Alchemy и Visa запускают AgentCard: агенты ИИ получают собственные платежные инструменты

Estamos presenciando una nueva etapa en la evolución de las tecnologías financieras: la plataforma Alchemy, en colaboración con Visa, ha presentado AgentCard, un servicio especializado que dota a los agentes de IA de su propia infraestructura de pagos. Ahora, las redes neuronales pueden realizar compras en línea en nombre de los usuarios sin requerir su participación directa en el proceso.
La solución se basa en la integración con Visa Intelligent Commerce, lo que proporciona a los agentes de IA un conjunto completo de datos de identificación y pago: una tarjeta virtual Visa, correo electrónico, número de teléfono y una billetera de criptomonedas. Los desarrolladores pueden configurar el acceso al pago a través de una API unificada en cuestión de minutos.

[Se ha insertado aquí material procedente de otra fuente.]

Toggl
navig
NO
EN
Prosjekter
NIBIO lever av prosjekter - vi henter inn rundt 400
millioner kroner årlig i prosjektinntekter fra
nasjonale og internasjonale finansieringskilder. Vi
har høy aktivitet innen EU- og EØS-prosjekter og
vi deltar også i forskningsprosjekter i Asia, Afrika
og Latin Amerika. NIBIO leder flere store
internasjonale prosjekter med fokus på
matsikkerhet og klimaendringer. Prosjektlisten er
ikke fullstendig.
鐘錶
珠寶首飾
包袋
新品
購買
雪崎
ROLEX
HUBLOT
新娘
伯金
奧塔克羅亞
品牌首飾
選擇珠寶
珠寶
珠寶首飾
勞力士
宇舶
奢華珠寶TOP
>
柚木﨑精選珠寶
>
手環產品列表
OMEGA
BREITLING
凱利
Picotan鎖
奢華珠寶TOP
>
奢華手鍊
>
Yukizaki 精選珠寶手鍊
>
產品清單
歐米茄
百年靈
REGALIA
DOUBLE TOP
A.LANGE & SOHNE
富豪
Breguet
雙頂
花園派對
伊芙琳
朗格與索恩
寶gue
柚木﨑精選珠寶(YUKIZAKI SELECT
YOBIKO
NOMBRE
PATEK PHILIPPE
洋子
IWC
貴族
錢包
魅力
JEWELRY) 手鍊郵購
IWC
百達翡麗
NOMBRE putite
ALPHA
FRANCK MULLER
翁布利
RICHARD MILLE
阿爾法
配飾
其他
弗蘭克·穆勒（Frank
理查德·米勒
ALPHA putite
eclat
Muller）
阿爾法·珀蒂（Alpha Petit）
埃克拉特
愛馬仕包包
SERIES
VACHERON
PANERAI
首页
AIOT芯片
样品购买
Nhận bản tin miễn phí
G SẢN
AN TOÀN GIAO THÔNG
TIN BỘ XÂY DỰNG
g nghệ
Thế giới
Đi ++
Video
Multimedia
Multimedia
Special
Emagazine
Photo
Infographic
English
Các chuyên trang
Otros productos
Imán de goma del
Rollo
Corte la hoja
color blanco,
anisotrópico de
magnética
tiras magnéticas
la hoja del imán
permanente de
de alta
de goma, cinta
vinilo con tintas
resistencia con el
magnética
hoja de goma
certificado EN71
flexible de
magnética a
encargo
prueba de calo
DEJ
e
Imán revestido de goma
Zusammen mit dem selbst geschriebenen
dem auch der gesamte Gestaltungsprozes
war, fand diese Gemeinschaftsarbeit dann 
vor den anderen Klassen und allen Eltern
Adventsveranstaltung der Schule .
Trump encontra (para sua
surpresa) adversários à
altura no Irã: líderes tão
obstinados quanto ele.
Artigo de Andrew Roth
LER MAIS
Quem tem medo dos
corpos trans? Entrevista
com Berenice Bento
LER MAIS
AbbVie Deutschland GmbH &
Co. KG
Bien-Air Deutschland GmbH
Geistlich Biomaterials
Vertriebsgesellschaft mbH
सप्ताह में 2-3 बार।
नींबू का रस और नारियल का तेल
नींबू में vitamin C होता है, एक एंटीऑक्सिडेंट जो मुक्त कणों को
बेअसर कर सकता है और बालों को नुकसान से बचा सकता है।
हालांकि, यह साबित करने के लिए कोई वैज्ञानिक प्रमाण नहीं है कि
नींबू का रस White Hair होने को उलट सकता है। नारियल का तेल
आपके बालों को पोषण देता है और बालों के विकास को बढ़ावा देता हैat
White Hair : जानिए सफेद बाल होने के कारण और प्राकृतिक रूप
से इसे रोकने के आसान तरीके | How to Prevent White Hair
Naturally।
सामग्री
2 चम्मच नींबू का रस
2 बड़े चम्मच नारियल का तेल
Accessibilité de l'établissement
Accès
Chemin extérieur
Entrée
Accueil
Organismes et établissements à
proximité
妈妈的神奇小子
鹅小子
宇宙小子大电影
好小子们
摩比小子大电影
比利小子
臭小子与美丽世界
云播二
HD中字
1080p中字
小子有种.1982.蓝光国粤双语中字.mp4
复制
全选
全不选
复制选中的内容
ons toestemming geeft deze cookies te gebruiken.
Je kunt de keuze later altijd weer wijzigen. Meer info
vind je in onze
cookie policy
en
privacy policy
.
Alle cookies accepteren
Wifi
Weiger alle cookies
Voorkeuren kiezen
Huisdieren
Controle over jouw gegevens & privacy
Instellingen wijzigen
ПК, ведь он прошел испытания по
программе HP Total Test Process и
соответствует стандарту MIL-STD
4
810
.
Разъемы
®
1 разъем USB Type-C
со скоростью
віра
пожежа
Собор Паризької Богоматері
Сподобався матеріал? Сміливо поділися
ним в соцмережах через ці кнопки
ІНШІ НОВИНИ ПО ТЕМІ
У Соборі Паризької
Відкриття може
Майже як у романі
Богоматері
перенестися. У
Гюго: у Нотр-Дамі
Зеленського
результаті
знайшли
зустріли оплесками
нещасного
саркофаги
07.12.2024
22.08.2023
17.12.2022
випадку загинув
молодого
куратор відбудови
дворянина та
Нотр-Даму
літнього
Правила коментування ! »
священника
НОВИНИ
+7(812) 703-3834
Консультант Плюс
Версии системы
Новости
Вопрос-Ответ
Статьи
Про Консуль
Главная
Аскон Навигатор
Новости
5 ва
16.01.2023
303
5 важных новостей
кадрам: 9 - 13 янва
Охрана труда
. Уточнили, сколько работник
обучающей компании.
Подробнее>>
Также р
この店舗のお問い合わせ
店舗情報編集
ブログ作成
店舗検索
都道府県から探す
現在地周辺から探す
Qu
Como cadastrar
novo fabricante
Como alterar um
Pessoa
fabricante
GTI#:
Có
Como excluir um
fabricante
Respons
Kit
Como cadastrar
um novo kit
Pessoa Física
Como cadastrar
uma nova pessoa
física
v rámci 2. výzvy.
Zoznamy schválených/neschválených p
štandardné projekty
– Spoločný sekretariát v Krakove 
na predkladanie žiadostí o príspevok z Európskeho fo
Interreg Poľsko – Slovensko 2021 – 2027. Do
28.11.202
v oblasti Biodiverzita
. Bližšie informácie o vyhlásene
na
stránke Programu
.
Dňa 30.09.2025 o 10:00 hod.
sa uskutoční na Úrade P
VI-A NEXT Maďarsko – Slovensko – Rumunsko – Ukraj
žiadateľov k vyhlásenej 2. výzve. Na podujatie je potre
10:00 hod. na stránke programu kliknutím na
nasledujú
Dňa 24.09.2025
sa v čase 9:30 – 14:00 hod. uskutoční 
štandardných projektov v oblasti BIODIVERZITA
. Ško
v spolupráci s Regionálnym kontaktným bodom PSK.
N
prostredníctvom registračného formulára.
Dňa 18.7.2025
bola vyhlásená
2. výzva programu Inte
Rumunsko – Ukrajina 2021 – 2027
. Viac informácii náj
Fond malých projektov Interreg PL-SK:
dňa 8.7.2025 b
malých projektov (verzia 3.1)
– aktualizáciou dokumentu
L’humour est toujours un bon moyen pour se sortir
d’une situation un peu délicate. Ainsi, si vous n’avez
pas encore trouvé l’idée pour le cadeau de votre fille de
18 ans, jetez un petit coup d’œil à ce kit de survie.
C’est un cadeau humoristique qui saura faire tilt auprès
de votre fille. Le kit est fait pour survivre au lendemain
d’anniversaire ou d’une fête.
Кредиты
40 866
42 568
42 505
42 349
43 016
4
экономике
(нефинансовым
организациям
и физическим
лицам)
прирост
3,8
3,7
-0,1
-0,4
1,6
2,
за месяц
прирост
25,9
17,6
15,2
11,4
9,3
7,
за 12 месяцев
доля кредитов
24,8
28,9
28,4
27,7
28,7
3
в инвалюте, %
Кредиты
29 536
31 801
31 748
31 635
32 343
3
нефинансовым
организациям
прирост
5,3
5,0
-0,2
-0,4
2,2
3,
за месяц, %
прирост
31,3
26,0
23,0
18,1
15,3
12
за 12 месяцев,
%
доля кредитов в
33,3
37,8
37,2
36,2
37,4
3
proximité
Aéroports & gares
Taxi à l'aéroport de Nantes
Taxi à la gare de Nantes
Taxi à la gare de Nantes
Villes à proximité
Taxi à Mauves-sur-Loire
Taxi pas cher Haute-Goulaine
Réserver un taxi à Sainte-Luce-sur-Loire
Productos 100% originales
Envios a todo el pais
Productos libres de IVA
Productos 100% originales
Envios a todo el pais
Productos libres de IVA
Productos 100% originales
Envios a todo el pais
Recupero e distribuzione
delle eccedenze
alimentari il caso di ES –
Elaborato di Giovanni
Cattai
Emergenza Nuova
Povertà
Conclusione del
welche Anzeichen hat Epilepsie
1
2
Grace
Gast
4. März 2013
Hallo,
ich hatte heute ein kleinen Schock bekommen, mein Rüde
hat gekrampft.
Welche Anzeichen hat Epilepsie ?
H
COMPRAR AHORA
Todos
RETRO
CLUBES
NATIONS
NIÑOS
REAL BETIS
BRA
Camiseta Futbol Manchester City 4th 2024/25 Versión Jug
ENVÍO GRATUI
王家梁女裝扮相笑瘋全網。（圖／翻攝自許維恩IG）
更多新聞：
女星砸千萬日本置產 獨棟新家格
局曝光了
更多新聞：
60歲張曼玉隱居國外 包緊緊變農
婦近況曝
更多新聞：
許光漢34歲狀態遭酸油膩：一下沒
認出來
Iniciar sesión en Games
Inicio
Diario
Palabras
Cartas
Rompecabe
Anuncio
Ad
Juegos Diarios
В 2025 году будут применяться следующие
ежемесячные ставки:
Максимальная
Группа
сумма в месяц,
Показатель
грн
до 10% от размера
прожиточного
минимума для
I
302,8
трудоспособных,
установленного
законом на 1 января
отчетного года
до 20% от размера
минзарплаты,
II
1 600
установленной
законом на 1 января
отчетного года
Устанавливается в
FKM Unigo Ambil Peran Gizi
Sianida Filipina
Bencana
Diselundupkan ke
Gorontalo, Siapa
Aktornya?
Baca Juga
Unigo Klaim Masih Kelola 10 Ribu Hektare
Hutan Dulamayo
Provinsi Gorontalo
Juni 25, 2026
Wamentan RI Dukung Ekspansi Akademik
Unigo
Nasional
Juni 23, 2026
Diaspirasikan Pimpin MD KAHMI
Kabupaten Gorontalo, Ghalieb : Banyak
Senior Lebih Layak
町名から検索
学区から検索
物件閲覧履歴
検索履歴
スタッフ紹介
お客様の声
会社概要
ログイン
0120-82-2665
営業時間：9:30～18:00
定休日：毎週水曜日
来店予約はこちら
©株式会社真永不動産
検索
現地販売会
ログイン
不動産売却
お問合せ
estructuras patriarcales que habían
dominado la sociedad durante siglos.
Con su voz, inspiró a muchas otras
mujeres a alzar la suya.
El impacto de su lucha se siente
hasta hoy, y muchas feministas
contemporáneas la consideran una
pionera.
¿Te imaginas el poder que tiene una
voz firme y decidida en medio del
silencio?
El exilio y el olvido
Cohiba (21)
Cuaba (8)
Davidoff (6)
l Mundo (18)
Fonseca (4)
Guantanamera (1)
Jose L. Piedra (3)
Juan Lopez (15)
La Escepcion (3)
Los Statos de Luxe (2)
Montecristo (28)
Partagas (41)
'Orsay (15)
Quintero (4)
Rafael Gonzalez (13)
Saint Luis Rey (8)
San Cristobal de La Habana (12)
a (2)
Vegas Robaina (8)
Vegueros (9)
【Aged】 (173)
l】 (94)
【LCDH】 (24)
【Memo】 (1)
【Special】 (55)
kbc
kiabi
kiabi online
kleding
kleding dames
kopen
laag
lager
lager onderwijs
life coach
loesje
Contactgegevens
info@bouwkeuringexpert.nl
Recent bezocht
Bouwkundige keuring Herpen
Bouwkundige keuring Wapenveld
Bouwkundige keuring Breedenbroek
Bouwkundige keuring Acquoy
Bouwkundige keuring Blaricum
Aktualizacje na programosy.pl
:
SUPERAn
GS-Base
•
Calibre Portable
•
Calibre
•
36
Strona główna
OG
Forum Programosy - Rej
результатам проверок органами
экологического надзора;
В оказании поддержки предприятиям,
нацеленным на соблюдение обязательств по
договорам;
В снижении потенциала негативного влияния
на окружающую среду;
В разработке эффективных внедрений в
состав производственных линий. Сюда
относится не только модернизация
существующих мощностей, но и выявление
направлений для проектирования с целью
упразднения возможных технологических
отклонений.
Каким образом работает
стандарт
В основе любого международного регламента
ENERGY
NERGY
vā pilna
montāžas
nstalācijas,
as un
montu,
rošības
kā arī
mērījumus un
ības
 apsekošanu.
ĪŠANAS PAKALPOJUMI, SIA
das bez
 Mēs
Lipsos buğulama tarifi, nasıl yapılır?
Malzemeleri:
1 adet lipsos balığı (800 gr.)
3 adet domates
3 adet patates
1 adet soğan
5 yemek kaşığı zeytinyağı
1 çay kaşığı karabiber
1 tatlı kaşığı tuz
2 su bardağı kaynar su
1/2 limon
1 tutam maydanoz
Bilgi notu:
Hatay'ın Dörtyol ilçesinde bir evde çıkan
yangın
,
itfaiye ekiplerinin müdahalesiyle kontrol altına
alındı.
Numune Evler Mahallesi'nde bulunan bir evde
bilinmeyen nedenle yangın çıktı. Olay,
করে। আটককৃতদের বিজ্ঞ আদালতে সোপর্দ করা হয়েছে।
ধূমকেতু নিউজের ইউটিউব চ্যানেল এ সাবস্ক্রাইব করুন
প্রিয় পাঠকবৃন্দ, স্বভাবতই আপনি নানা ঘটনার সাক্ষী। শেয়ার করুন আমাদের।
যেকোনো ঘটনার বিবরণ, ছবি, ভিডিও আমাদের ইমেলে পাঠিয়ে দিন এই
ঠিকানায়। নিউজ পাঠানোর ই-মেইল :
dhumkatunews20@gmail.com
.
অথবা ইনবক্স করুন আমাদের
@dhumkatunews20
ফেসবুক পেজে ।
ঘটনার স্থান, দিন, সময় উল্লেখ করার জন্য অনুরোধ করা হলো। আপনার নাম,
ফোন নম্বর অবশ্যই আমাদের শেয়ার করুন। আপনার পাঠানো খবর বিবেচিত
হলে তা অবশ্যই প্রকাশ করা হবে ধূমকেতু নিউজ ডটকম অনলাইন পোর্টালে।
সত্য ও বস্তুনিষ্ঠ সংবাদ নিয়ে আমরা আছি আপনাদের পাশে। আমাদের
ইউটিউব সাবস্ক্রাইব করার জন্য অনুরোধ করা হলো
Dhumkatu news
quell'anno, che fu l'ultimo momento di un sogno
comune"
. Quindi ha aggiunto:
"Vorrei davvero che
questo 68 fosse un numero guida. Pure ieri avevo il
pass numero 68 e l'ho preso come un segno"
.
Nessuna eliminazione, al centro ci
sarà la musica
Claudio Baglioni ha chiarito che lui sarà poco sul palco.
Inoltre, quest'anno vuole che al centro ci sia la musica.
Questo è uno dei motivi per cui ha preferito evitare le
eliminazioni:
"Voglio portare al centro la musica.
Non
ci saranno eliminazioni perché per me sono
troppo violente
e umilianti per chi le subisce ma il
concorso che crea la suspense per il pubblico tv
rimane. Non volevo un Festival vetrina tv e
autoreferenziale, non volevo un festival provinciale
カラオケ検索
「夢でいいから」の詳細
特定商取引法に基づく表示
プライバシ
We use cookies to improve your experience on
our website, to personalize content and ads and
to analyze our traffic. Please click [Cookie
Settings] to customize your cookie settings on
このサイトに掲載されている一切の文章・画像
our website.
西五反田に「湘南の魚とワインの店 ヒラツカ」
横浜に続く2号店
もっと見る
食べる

Los agentes basados en modelos como OpenAI o Anthropic obtienen la capacidad de reservar boletos, pedir productos y gestionar suscripciones. El usuario solo necesita establecer los parámetros, y el sistema se encarga de toda la rutina.
Flexibilidad y seguridad de las transacciones
El sistema admite límites de gasto, restricciones por categorías y presupuestos personalizables. Por defecto, los pagos se procesan a través de tokens de Visa, lo que preserva las bonificaciones bancarias y las líneas de crédito. Si el vendedor acepta activos digitales, el servicio cambia automáticamente a la billetera de criptomonedas.
El protocolo AgentCard selecciona de forma autónoma el método de pago óptimo según la compatibilidad del comerciante. Visa, por su parte, garantiza la seguridad y escalabilidad de dichas transacciones.
Este no es el primer paso en esta dirección. Anteriormente, MetaMask anunció una billetera para la era de la IA autónoma, y Coinbase lanzó un servicio para conectar agentes a cuentas de usuarios con límites predefinidos.
Mi opinión experta: El lanzamiento de AgentCard es una respuesta lógica a la creciente necesidad de operaciones financieras autónomas. Sin embargo, el desafío clave sigue siendo la confianza: los usuarios deben estar seguros de que sus agentes no excederán sus facultades ni serán víctimas de esquemas fraudulentos. Sin mecanismos transparentes de control y auditoría, estas soluciones corren el riesgo de seguir siendo un experimento de nicho.